:: Document extract

In that case the judge held that the clause was fair and reasonable and that the seed merchants were entitled to rely upon it.

Our present case is very much on the borderline. There is this to be said in favour of the seed merchants. The price of this cabbage seed was small: £192. The damages claimed are high: £61,000. But there is this to be said on the other side. The clause was not negotiated between persons of equal bargaining power. It was inserted by the seed merchants in their invoices without any negotiation with the farmers. To this I would add that the seed merchants rarely, if ever, invoked the clause. Their very frank director said:

‘The trade does not stand upon the strict letter of the clause … Almost invariably when a customer justifiably complains, the trade pays something more than a refund.’

The papers contain many illustrations where the clause was not invoked and a settlement was reached.

Next, I would point out that the buyers had no opportunity at all of knowing or discovering that the seed was not cabbage seed: whereas the sellers could and should have known that it was the wrong seed altogether. The buyers were not covered by insurance against the risk. Nor could they insure. But as to the seed merchants, the judge said [1981] 1 Lloyd’s Rep. 476, 480:

‘I am entirely satisfied that it is possible for seedsmen to insure against this risk. I am entirely satisfied that the cost of so doing would not materially raise the price of seeds on the market. I am entirely satisfied that the protection of this clause for the purposes of protecting against the very rare case indeed, such as the present, is not reasonably required. If and in so far as it may be necessary to consider the matter, I am also satisfied that it is possible for seedsmen to test seeds before putting them onto the market.’

To that I would add this further point. Such a mistake as this could not have happened without serious negligence on the part of the seed merchants themselves or their Dutch suppliers. So serious that it would not be fair to enable them to escape responsibility for it.

In all the circumstances I am of opinion that it would not be fair or reasonable to allow the seed merchants to rely on the clause to limit their liability.

I would dismiss the appeal accordingly.

::::

- _Tasks for this exercise_:
**A)** What price does the judgment extract give for the cabbage seed?
**B)** Rewrite part of the judgment extract, beginning at the words "To that I would" and stopping after "limit their liability.", with "Dutch suppliers" changed to "foreign suppliers".

:: Data block

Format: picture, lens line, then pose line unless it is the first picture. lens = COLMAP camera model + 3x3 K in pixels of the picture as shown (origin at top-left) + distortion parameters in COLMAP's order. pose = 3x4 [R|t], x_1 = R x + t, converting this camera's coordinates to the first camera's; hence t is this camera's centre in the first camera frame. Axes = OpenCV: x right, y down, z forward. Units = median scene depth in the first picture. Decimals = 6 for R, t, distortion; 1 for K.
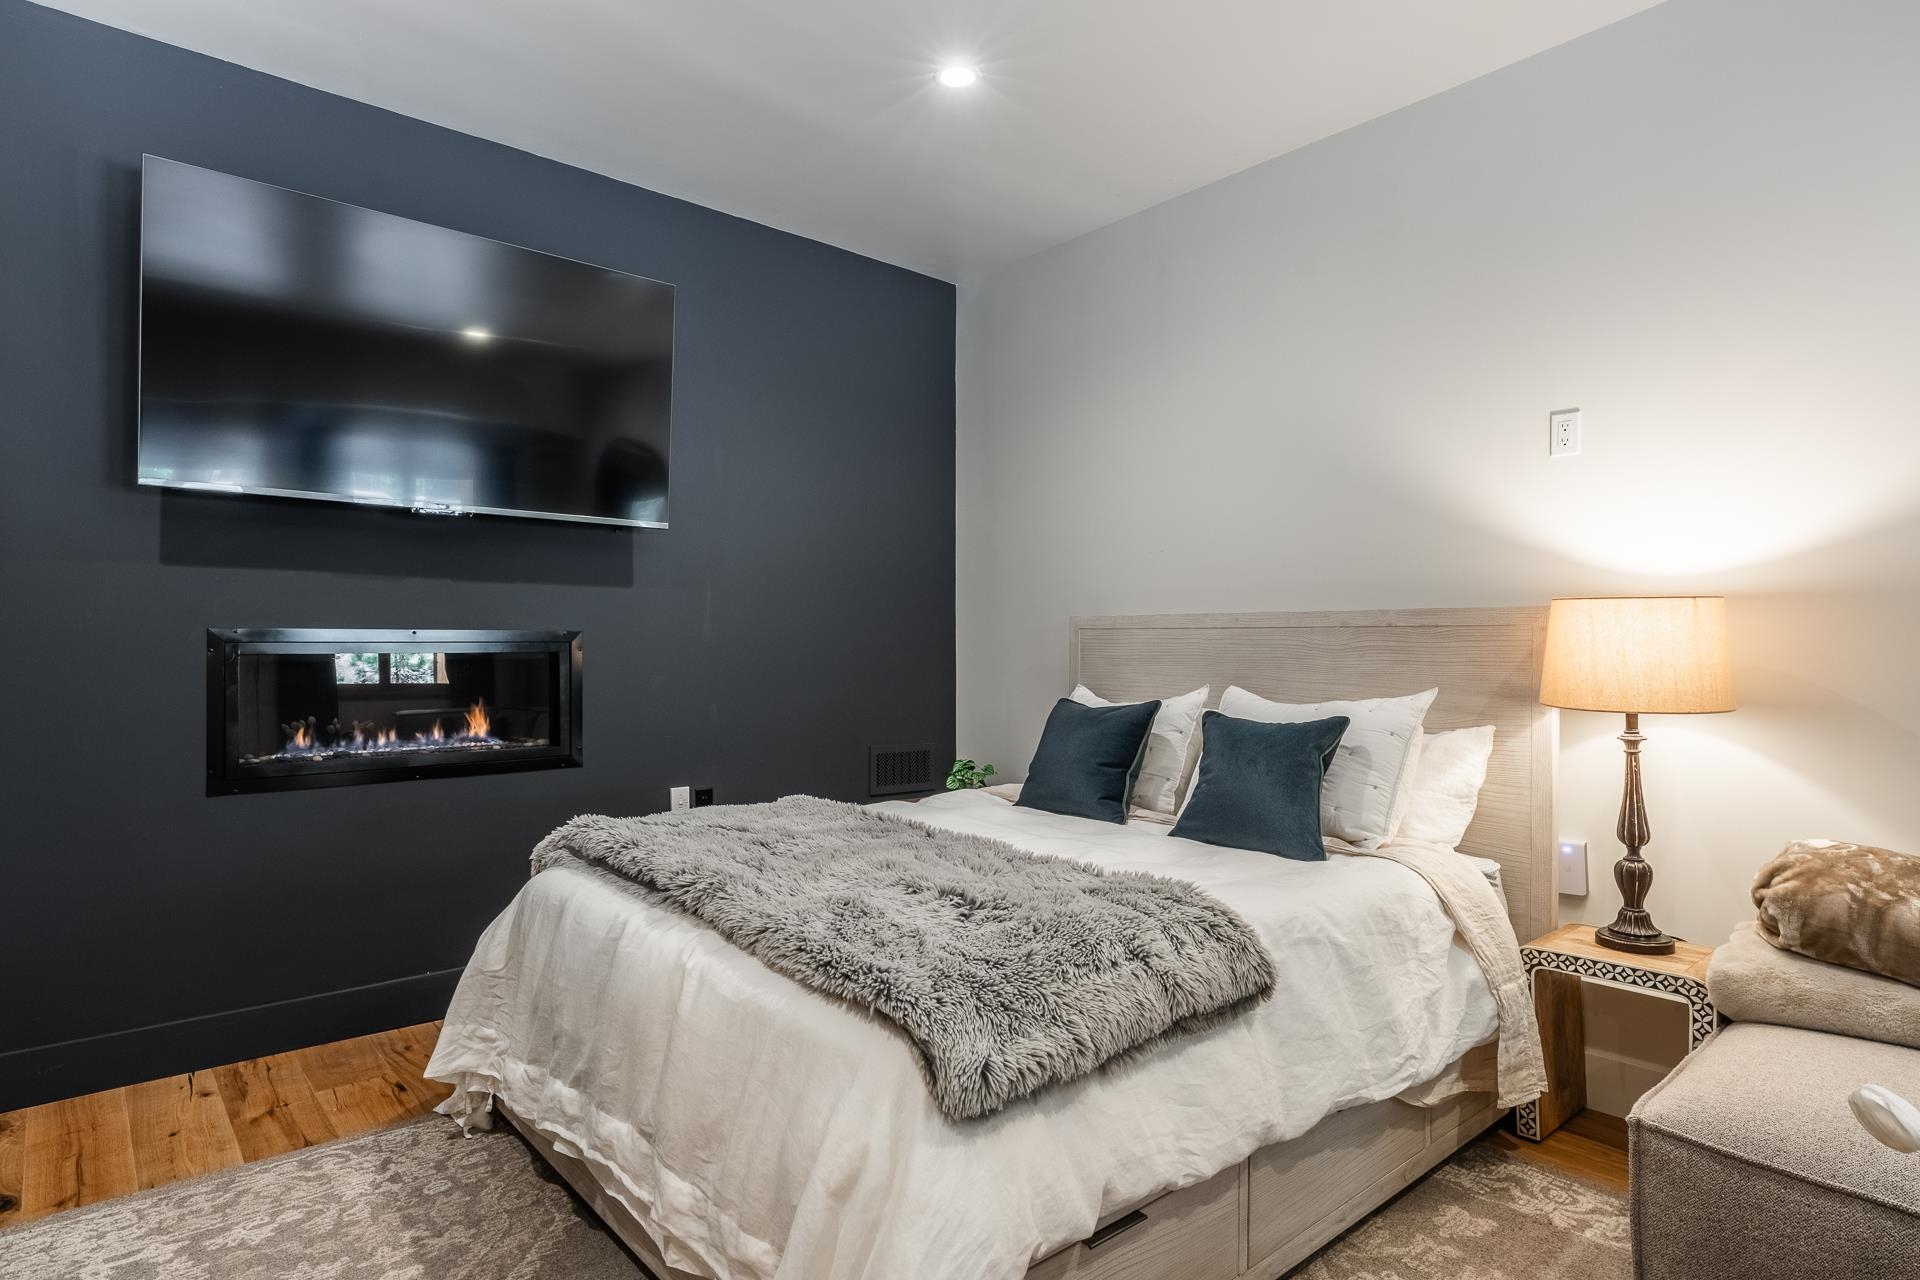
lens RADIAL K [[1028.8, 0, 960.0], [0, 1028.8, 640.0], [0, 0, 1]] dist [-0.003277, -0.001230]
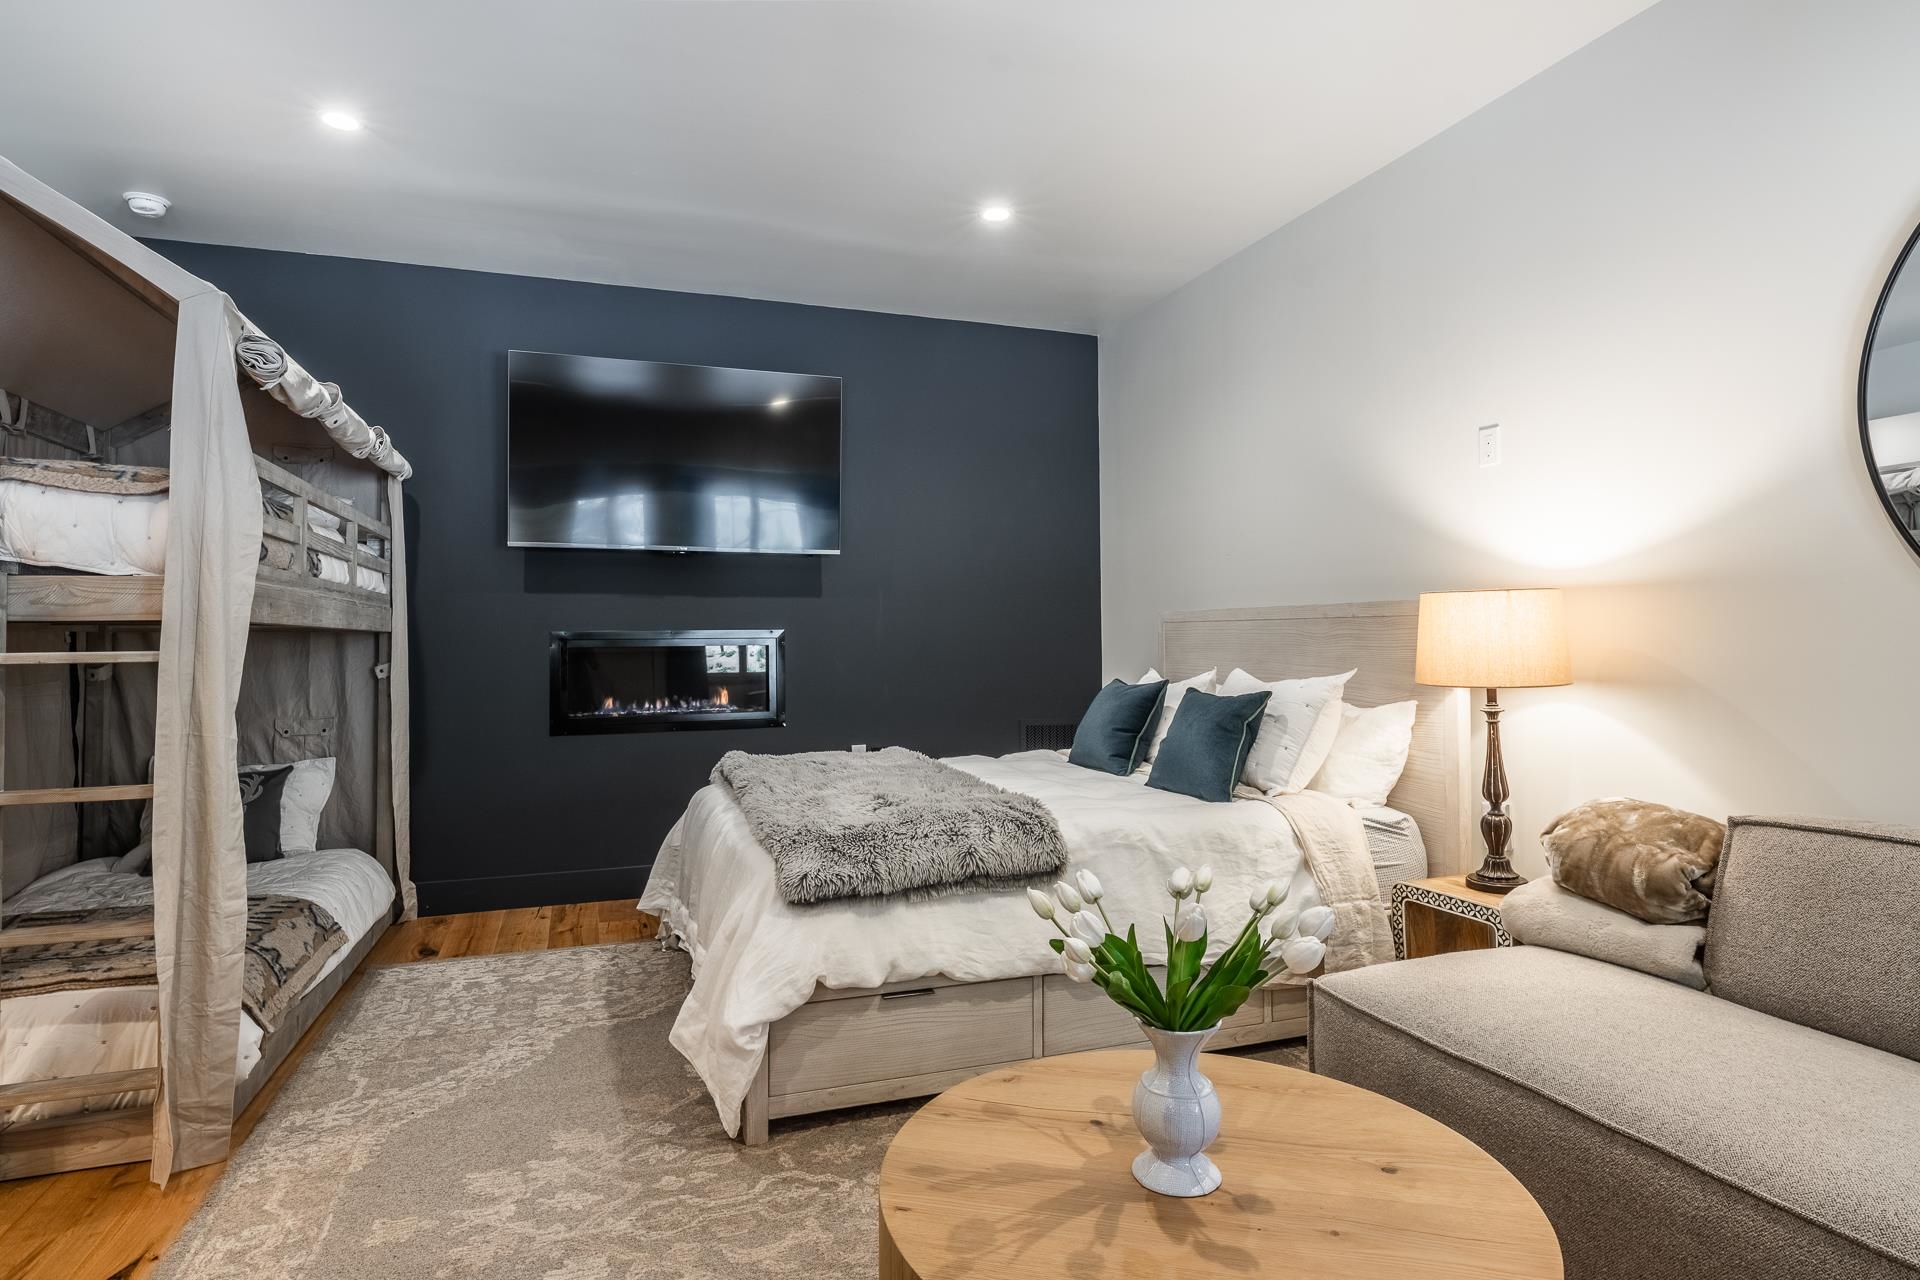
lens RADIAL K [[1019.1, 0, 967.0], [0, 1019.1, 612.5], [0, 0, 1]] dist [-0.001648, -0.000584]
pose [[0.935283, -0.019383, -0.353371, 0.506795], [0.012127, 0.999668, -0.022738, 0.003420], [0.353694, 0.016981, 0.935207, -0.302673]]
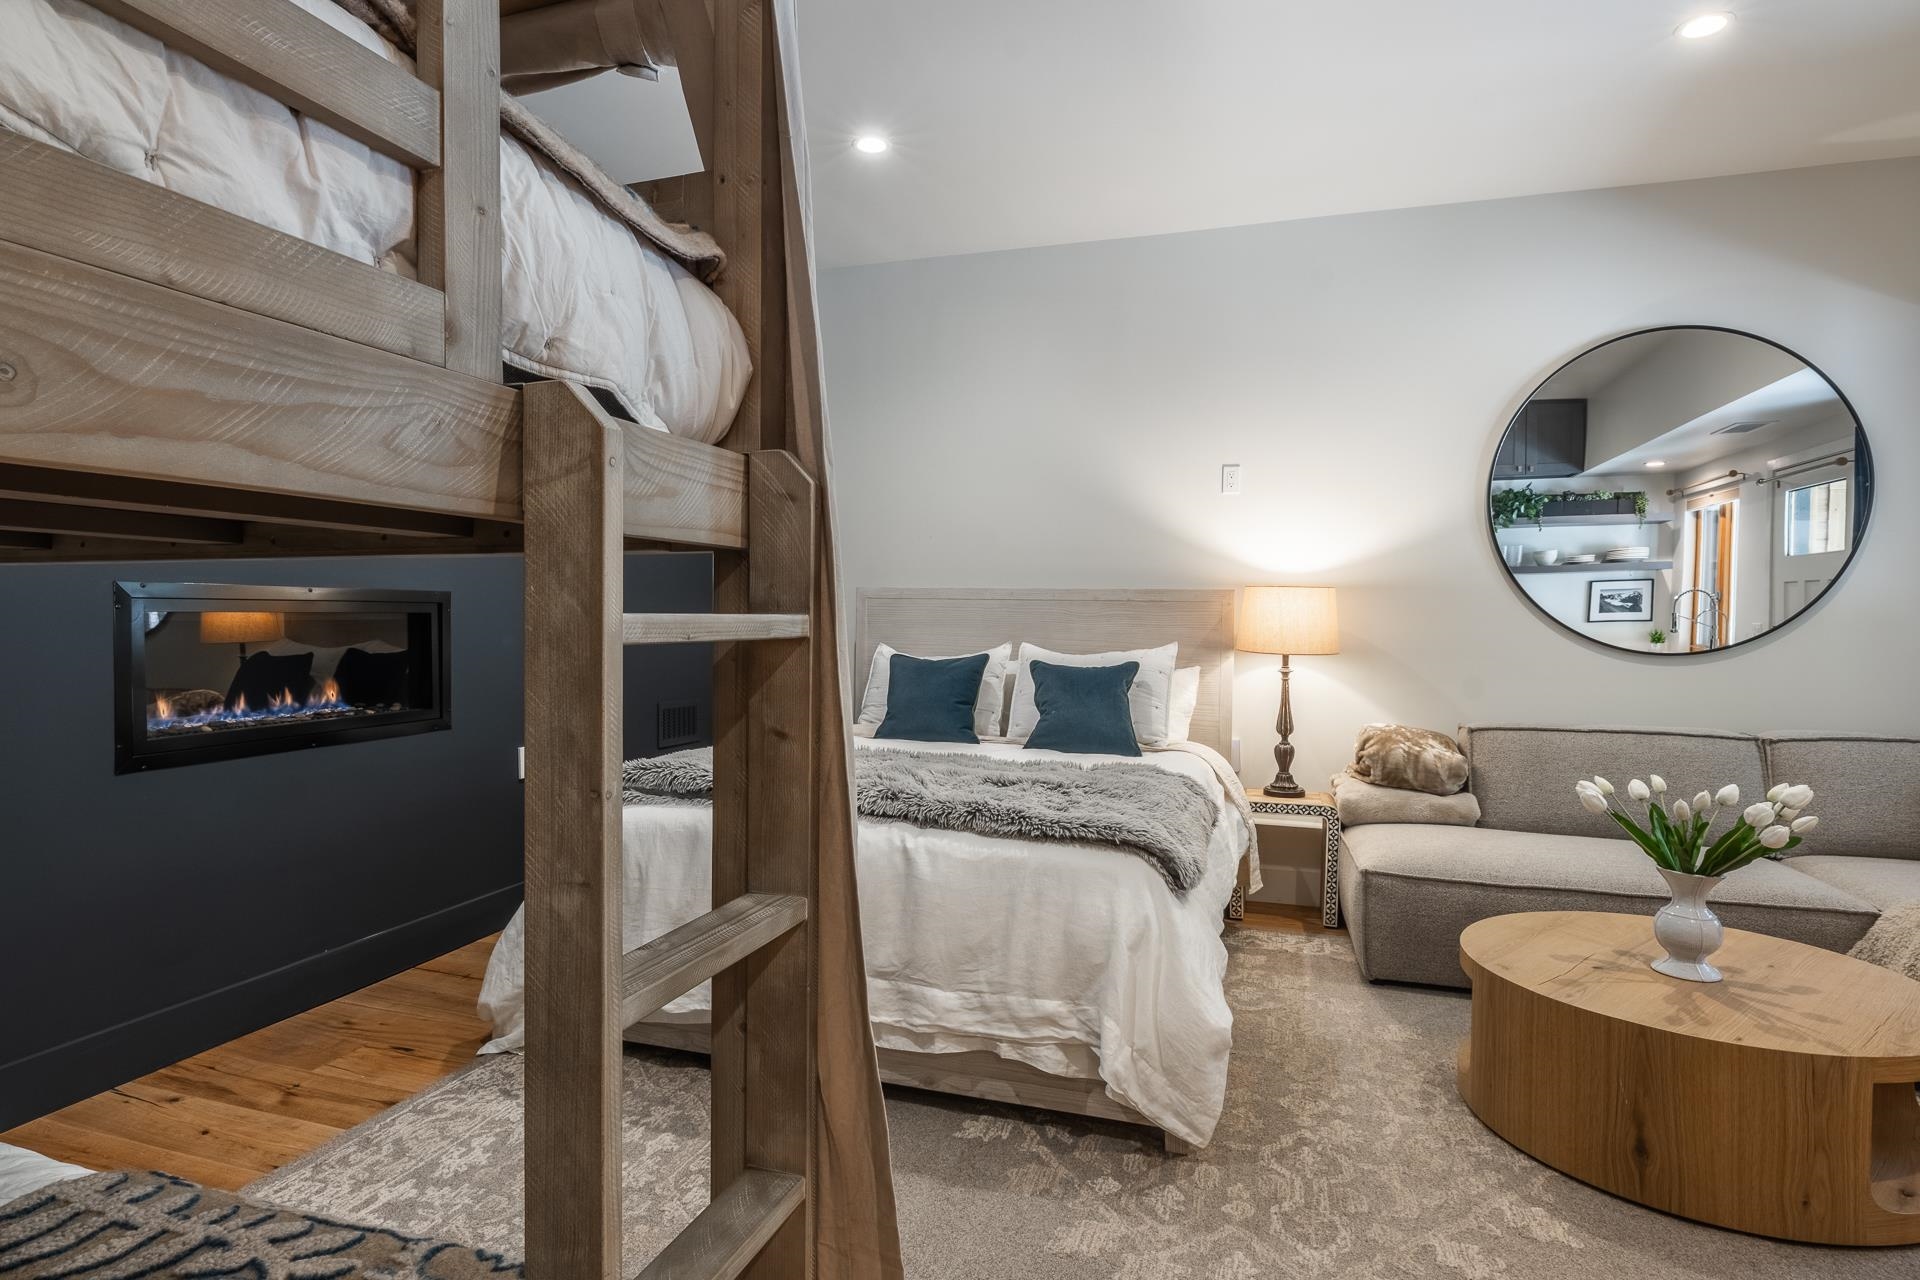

::::

- _List of answers_:
**A)** £192.

**B)**
To that I would add this further point. Such a mistake as this could not have happened without serious negligence on the part of the seed merchants themselves or their foreign suppliers. So serious that it would not be fair to enable them to escape responsibility for it.

In all the circumstances I am of opinion that it would not be fair or reasonable to allow the seed merchants to rely on the clause to limit their liability.